>>>>

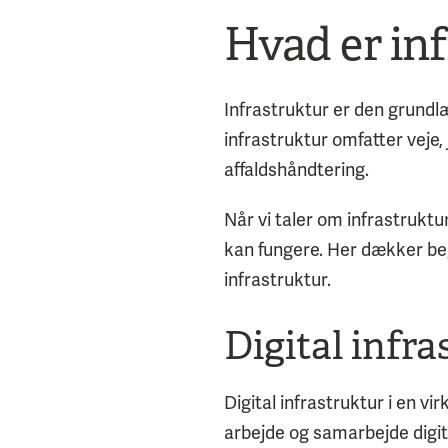
Hvad er in
Infrastruktur er den grundl
infrastruktur omfatter veje,
affaldshåndtering.
Når vi taler om infrastrukt
kan fungere. Her dækker be
infrastruktur.
Digital infr
Digital infrastruktur i en 
arbejde og samarbejde digi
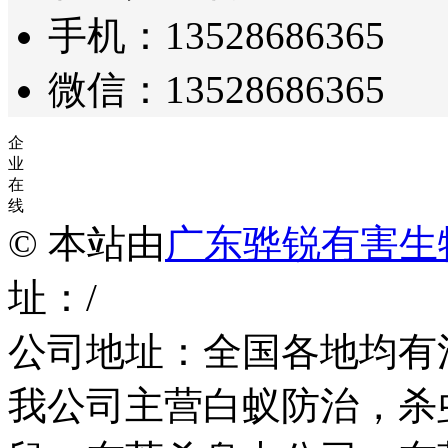
手机：13528686365
微信：13528686365
企
业
在
线
© 本站由
广东骅锐有害生
址：/
公司地址：全国各地均有
我公司主营白蚁防治，杀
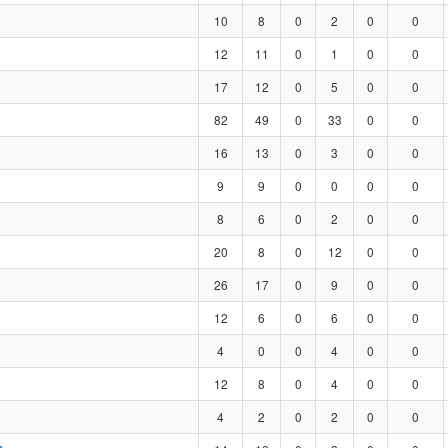
10
8
0
2
0
0
12
11
0
1
0
0
17
12
0
5
0
0
82
49
0
33
0
0
16
13
0
3
0
0
9
9
0
0
0
0
8
6
0
2
0
0
20
8
0
12
0
0
26
17
0
9
0
0
12
6
0
6
0
0
4
0
0
4
0
0
12
8
0
4
0
0
4
2
0
2
0
0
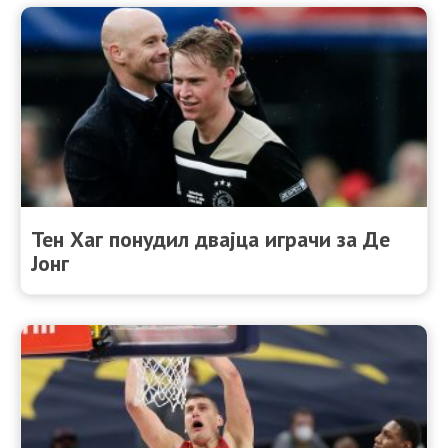
Тен Хаг понудил двајца играчи за Де
Јонг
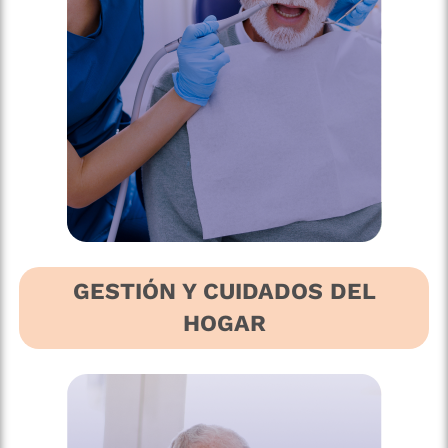
GESTIÓN Y CUIDADOS DEL
HOGAR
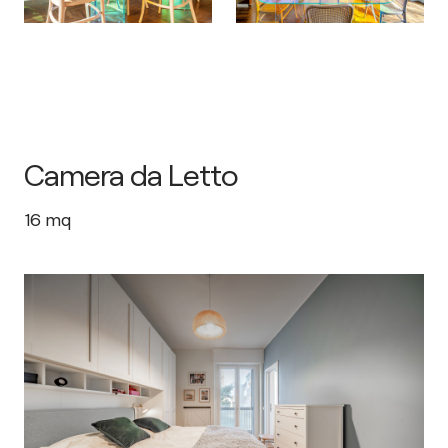
Camera da Letto
16
mq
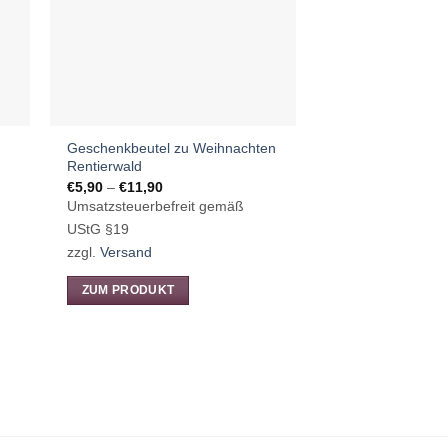
können
auf
der
Produktseite
gewählt
werden
Geschenkbeutel zu Weihnachten
Rentierwald
Preisspanne:
€
5,90
–
€
11,90
€5,90
Umsatzsteuerbefreit gemäß
bis
€11,90
UStG §19
zzgl.
Versand
ZUM PRODUKT
Dieses
Produkt
weist
mehrere
Varianten
auf.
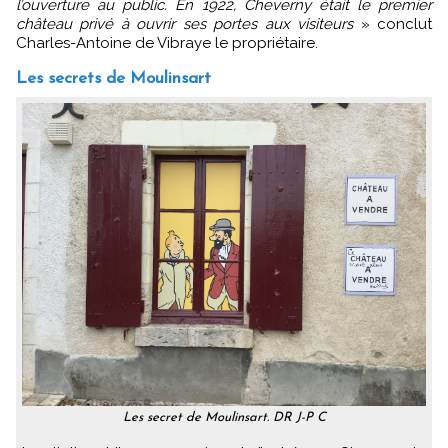
l’ouverture au public. En 1922, Cheverny était le premier
château privé à ouvrir ses portes aux visiteurs
» conclut
Charles-Antoine de Vibraye le propriétaire.
Les secrets de Moulinsart
Les secret de Moulinsart. DR J-P C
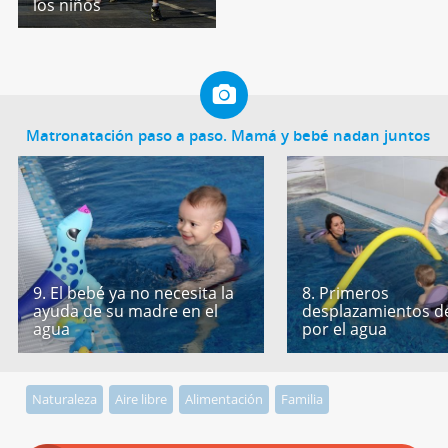
los niños
Matronatación paso a paso. Mamá y bebé nadan juntos
9. El bebé ya no necesita la
8. Primeros
ayuda de su madre en el
desplazamientos d
agua
por el agua
Naturaleza
Aire libre
Alimentación
Familia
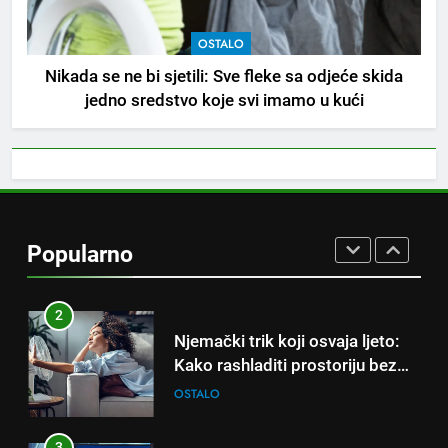
OSTALO
8
Nikada se ne bi sjetili: Sve fleke sa odjeće skida
Piće od smreke – prirodni
jedno sredstvo koje svi imamo u kući
napitak koji se često spominje
kod šećerne bolesti
OSTALO
1
Samo 1 kašičica u litru vode i
čak će se i “suhi štap”
Popularno
ukorijeniti! Stari vrtlarski trik koji
OSTALO
iskusni baštovani čuvaju
godinama
2
Njemački trik koji osvaja ljeto:
Kako rashladiti prostoriju bez
klime i velikih računa za struju!
OSTALO
3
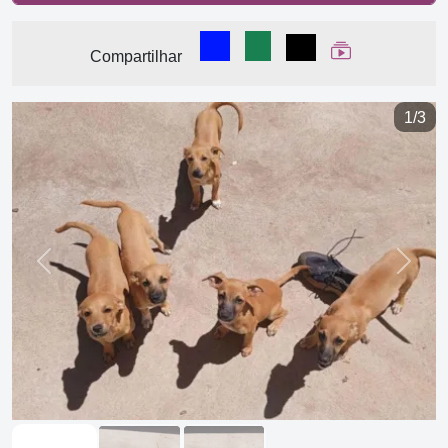
Compartilhar no Facebook
Compartilhar no WhatsA
Compartilhar
Ver Web Stor
Compartilhar
1/3
Previous
Next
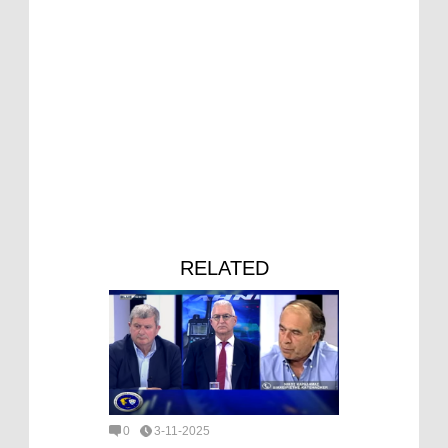
RELATED
0
3-11-2025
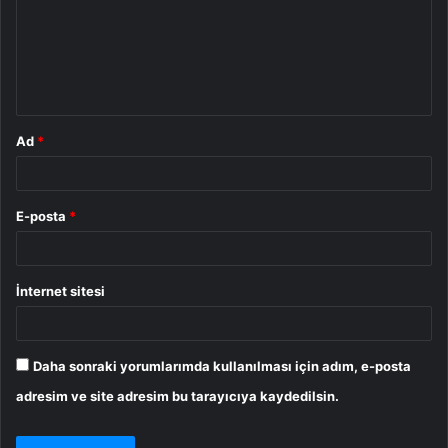
u
m
*
Ad
*
E-posta
*
İnternet sitesi
Daha sonraki yorumlarımda kullanılması için adım, e-posta
adresim ve site adresim bu tarayıcıya kaydedilsin.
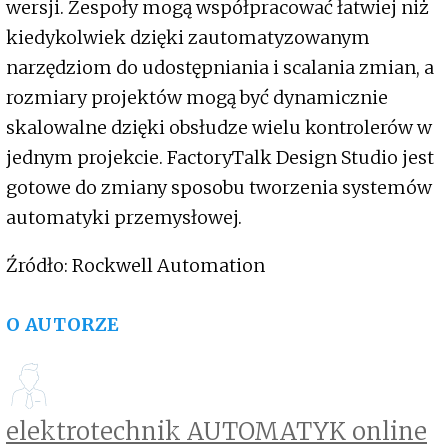
wersji. Zespoły mogą współpracować łatwiej niż
kiedykolwiek dzięki zautomatyzowanym
narzędziom do udostępniania i scalania zmian, a
rozmiary projektów mogą być dynamicznie
skalowalne dzięki obsłudze wielu kontrolerów w
jednym projekcie. FactoryTalk Design Studio jest
gotowe do zmiany sposobu tworzenia systemów
automatyki przemysłowej.
Źródło: Rockwell Automation
O AUTORZE
elektrotechnik AUTOMATYK online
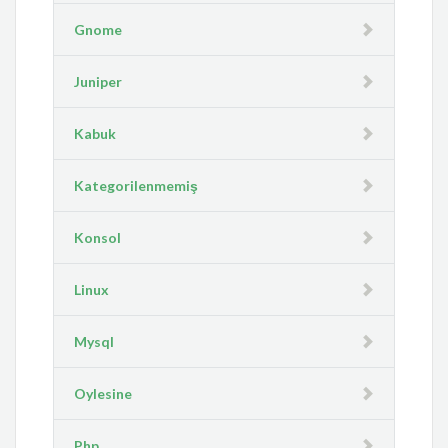
Gnome
Juniper
Kabuk
Kategorilenmemiş
Konsol
Linux
Mysql
Oylesine
Php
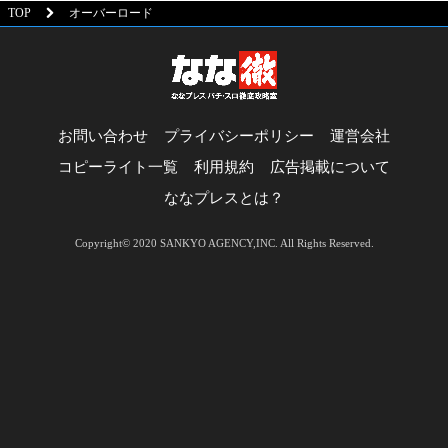
TOP
オーバーロード
お問い合わせ
プライバシーポリシー
運営会社
コピーライト一覧
利用規約
広告掲載について
ななプレスとは？
Copyright© 2020 SANKYO AGENCY,INC. All Rights Reserved.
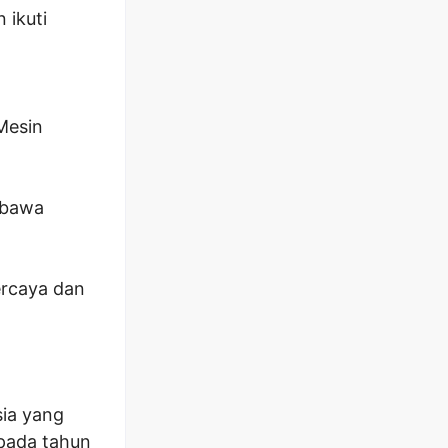
 ikuti
Mesin
mbawa
ercaya dan
ia yang
 pada tahun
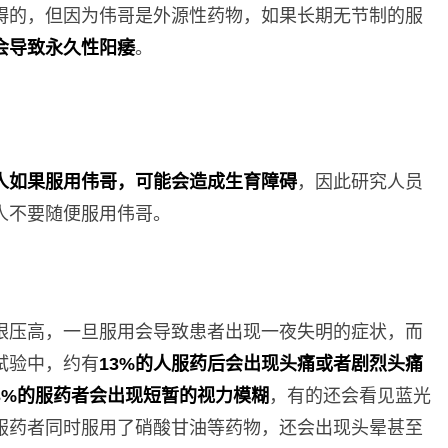
碍的，但因为伟哥是外源性药物，如果长期无节制的服
会导致永久性阳痿
。
人如果服用伟哥，可能会造成生育障碍
，因此研究人员
人不要随便服用伟哥。
眼压高，一旦服用会导致患者出现一夜失明的症状，而
试验中，约有
13%的人服药后会出现头痛或者剧烈头痛
3%的服药者会出现短暂的视力模糊
，有的还会看见蓝光
服药者同时服用了硝酸甘油等药物，还会出现头晕甚至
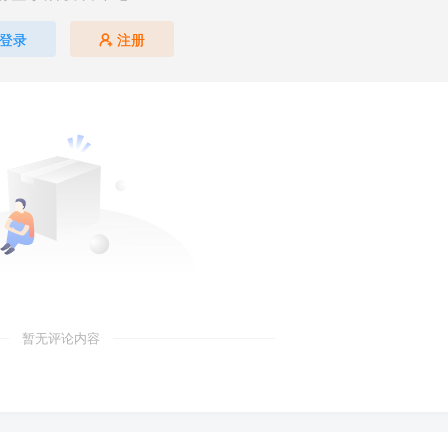
登录
注册
暂无评论内容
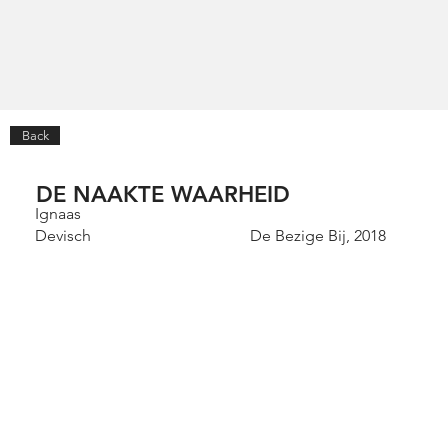
Back
DE NAAKTE WAARHEID
Ignaas
Devisch
De Bezige Bij, 2018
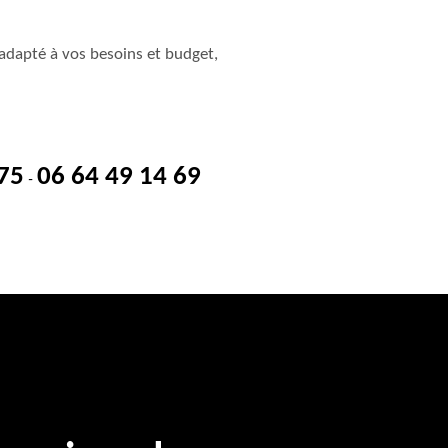
adapté à vos besoins et budget,
 75
06 64 49 14 69
-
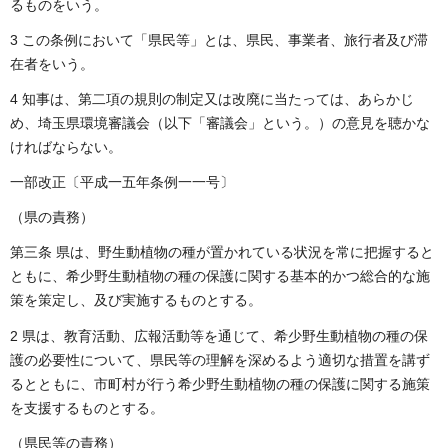
るものをいう。
3 この条例において「県民等」とは、県民、事業者、旅行者及び滞
在者をいう。
4 知事は、第二項の規則の制定又は改廃に当たっては、あらかじ
め、埼玉県環境審議会（以下「審議会」という。）の意見を聴かな
ければならない。
一部改正〔平成一五年条例一一号〕
（県の責務）
第三条 県は、野生動植物の種が置かれている状況を常に把握すると
ともに、希少野生動植物の種の保護に関する基本的かつ総合的な施
策を策定し、及び実施するものとする。
2 県は、教育活動、広報活動等を通じて、希少野生動植物の種の保
護の必要性について、県民等の理解を深めるよう適切な措置を講ず
るとともに、市町村が行う希少野生動植物の種の保護に関する施策
を支援するものとする。
（県民等の責務）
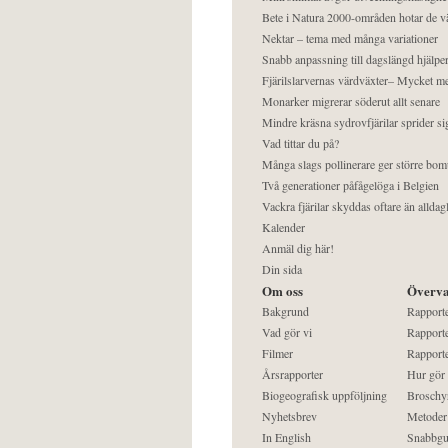
Bete i Natura 2000-områden hotar de v
Nektar – tema med många variationer
Snabb anpassning till dagslängd hjälper
Fjärilslarvernas värdväxter– Mycket 
Monarker migrerar söderut allt senare
Mindre kräsna sydrovfjärilar sprider si
Vad tittar du på?
Många slags pollinerare ger större bom
Två generationer påfågelöga i Belgien
Vackra fjärilar skyddas oftare än alldag
Kalender
Anmäl dig här!
Din sida
Om oss
Överva
Bakgrund
Rapport
Vad gör vi
Rapporte
Filmer
Rapporte
Årsrapporter
Hur gör
Biogeografisk uppföljning
Broschy
Nyhetsbrev
Metoder
In English
Snabbgu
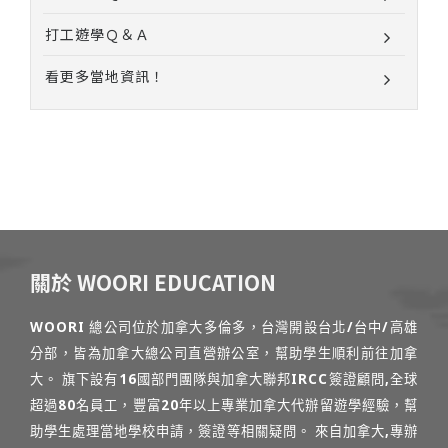
打工遊學Ｑ＆Ａ
看更多當地資訊！
關於 WOORI EDUCATION
WOORI 總公司位於加拿大多倫多，台灣開設台北/台中/高雄
分部，皆為加拿大總公司直營辦公室，幫助學生順利前往加拿
大。 旗下設有16國部門團隊與加拿大聯邦IRCC簽證顧問,全球
超過80名員工，豐富20年以上專業加拿大代辦留遊學經驗，幫
助學生處理當地學校申請，簽證等相關疑問。 來自加拿大,專辦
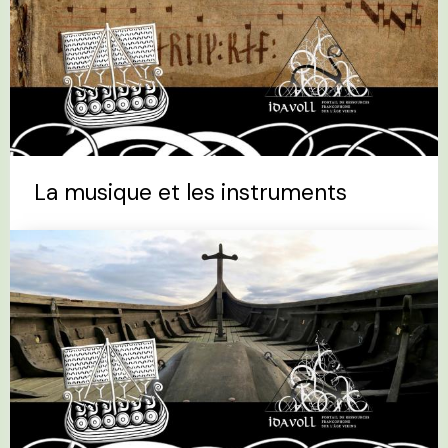
La musique et les instruments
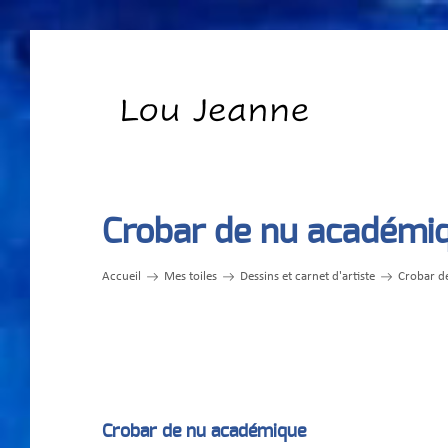
Crobar de nu académi
Accueil
Mes toiles
Dessins et carnet d'artiste
Crobar d
Crobar de nu académique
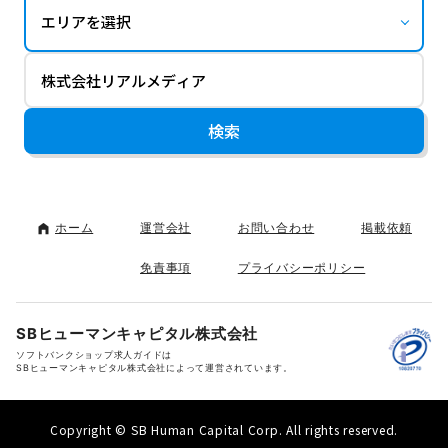
ホーム
運営会社
お問い合わせ
掲載依頼
免責事項
プライバシーポリシー
SBヒューマンキャピタル株式会社
ソフトバンクショップ求人ガイドは
SBヒューマンキャピタル株式会社によって運営されています。
Copyright © SB Human Capital Corp. All rights reserved.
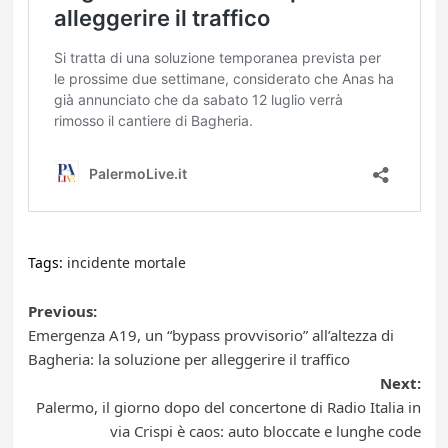
Tags:
incidente mortale
Post
Previous:
Emergenza A19, un “bypass provvisorio” all’altezza di
navigation
Bagheria: la soluzione per alleggerire il traffico
Next:
Palermo, il giorno dopo del concertone di Radio Italia in
via Crispi è caos: auto bloccate e lunghe code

<<<<

Task to complete: The pictures stay out; copy the rest of the data word for word.

Answer section:
Hvad er in
Infrastruktur er den grundl
infrastruktur omfatter veje,
affaldshåndtering.
Når vi taler om infrastrukt
kan fungere. Her dækker be
infrastruktur.
Digital infr
Digital infrastruktur i en 
arbejde og samarbejde digi
手机：13528686365
微信：13528686365
企
业
在
线
© 本站由
广东骅锐有害生
址：/
公司地址：全国各地均有
我公司主营白蚁防治，杀
10
8
0
2
0
0
12
11
0
1
0
0
17
12
0
5
0
0
82
49
0
33
0
0
16
13
0
3
0
0
9
9
0
0
0
0
8
6
0
2
0
0
20
8
0
12
0
0
26
17
0
9
0
0
12
6
0
6
0
0
4
0
0
4
0
0
12
8
0
4
0
0
4
2
0
2
0
0
Тен Хаг понудил двајца играчи за Де
Јонг
GESTIÓN Y CUIDADOS DEL
HOGAR
Camera da Letto
16
mq
können
auf
der
Produktseite
gewählt
werden
Geschenkbeutel zu Weihnachten
Rentierwald
Preisspanne:
€
5,90
–
€
11,90
€5,90
Umsatzsteuerbefreit gemäß
bis
€11,90
UStG §19
zzgl.
Versand
ZUM PRODUKT
Dieses
Produkt
weist
mehrere
Varianten
auf.
l’ouverture au public. En 1922, Cheverny était le premier
château privé à ouvrir ses portes aux visiteurs
» conclut
Charles-Antoine de Vibraye le propriétaire.
Les secrets de Moulinsart
Les secret de Moulinsart. DR J-P C
los niños
Matronatación paso a paso. Mamá y bebé nadan juntos
9. El bebé ya no necesita la
8. Primeros
ayuda de su madre en el
desplazamientos d
agua
por el agua
Naturaleza
Aire libre
Alimentación
Familia
OSTALO
8
Nikada se ne bi sjetili: Sve fleke sa odjeće skida
Piće od smreke – prirodni
jedno sredstvo koje svi imamo u kući
napitak koji se često spominje
kod šećerne bolesti
OSTALO
1
Samo 1 kašičica u litru vode i
čak će se i “suhi štap”
Popularno
ukorijeniti! Stari vrtlarski trik koji
OSTALO
iskusni baštovani čuvaju
godinama
2
Njemački trik koji osvaja ljeto:
Kako rashladiti prostoriju bez
klime i velikih računa za struju!
OSTALO
3
Compartilhar no Facebook
Compartilhar no WhatsA
Compartilhar
Ver Web Stor
Compartilhar
1/3
Previous
Next
RELATED
0
3-11-2025
u
m
*
Ad
*
E-posta
*
İnternet sitesi
Daha sonraki yorumlarımda kullanılması için adım, e-posta
adresim ve site adresim bu tarayıcıya kaydedilsin.
wersji. Zespoły mogą współpracować łatwiej niż
kiedykolwiek dzięki zautomatyzowanym
narzędziom do udostępniania i scalania zmian, a
rozmiary projektów mogą być dynamicznie
skalowalne dzięki obsłudze wielu kontrolerów w
jednym projekcie. FactoryTalk Design Studio jest
gotowe do zmiany sposobu tworzenia systemów
automatyki przemysłowej.
Źródło: Rockwell Automation
O AUTORZE
elektrotechnik AUTOMATYK online
Gnome
Juniper
Kabuk
Kategorilenmemiş
Konsol
Linux
Mysql
Oylesine
Php
TOP
オーバーロード
お問い合わせ
プライバシーポリシー
運営会社
コピーライト一覧
利用規約
広告掲載について
ななプレスとは？
Copyright© 2020 SANKYO AGENCY,INC. All Rights Reserved.
 ikuti
Mesin
mbawa
ercaya dan
ia yang
 pada tahun
碍的，但因为伟哥是外源性药物，如果长期无节制的服
会导致永久性阳痿
。
人如果服用伟哥，可能会造成生育障碍
，因此研究人员
人不要随便服用伟哥。
眼压高，一旦服用会导致患者出现一夜失明的症状，而
试验中，约有
13%的人服药后会出现头痛或者剧烈头痛
3%的服药者会出现短暂的视力模糊
，有的还会看见蓝光
服药者同时服用了硝酸甘油等药物，还会出现头晕甚至
登录
注册
暂无评论内容
Back
DE NAAKTE WAARHEID
Ignaas
Devisch
De Bezige Bij, 2018
adapté à vos besoins et budget,
 75
06 64 49 14 69
-
るものをいう。
3 この条例において「県民等」とは、県民、事業者、旅行者及び滞
在者をいう。
4 知事は、第二項の規則の制定又は改廃に当たっては、あらかじ
め、埼玉県環境審議会（以下「審議会」という。）の意見を聴かな
ければならない。
一部改正〔平成一五年条例一一号〕
（県の責務）
第三条 県は、野生動植物の種が置かれている状況を常に把握すると
ともに、希少野生動植物の種の保護に関する基本的かつ総合的な施
策を策定し、及び実施するものとする。
2 県は、教育活動、広報活動等を通じて、希少野生動植物の種の保
護の必要性について、県民等の理解を深めるよう適切な措置を講ず
るとともに、市町村が行う希少野生動植物の種の保護に関する施策
を支援するものとする。
（県民等の責務）
Bete i Natura 2000-områden hotar de v
Nektar – tema med många variationer
Snabb anpassning till dagslängd hjälper
Fjärilslarvernas värdväxter– Mycket 
Monarker migrerar söderut allt senare
Mindre kräsna sydrovfjärilar sprider si
Vad tittar du på?
Många slags pollinerare ger större bom
Två generationer påfågelöga i Belgien
Vackra fjärilar skyddas oftare än alldag
Kalender
Anmäl dig här!
Din sida
Om oss
Överva
Bakgrund
Rapport
Vad gör vi
Rapporte
Filmer
Rapporte
Årsrapporter
Hur gör
Biogeografisk uppföljning
Broschy
Nyhetsbrev
Metoder
In English
Snabbgu
打工遊學Ｑ＆Ａ
看更多當地資訊！
關於 WOORI EDUCATION
WOORI 總公司位於加拿大多倫多，台灣開設台北/台中/高雄
分部，皆為加拿大總公司直營辦公室，幫助學生順利前往加拿
大。 旗下設有16國部門團隊與加拿大聯邦IRCC簽證顧問,全球
超過80名員工，豐富20年以上專業加拿大代辦留遊學經驗，幫
助學生處理當地學校申請，簽證等相關疑問。 來自加拿大,專辦
La musique et les instruments
Crobar de nu académi
Accueil
Mes toiles
Dessins et carnet d'artiste
Crobar d
Crobar de nu académique
ホーム
運営会社
お問い合わせ
掲載依頼
免責事項
プライバシーポリシー
SBヒューマンキャピタル株式会社
ソフトバンクショップ求人ガイドは
SBヒューマンキャピタル株式会社によって運営されています。
Copyright © SB Human Capital Corp. All rights reserved.
Tags:
incidente mortale
Post
Previous:
Emergenza A19, un “bypass provvisorio” all’altezza di
navigation
Bagheria: la soluzione per alleggerire il traffico
Next:
Palermo, il giorno dopo del concertone di Radio Italia in
via Crispi è caos: auto bloccate e lunghe code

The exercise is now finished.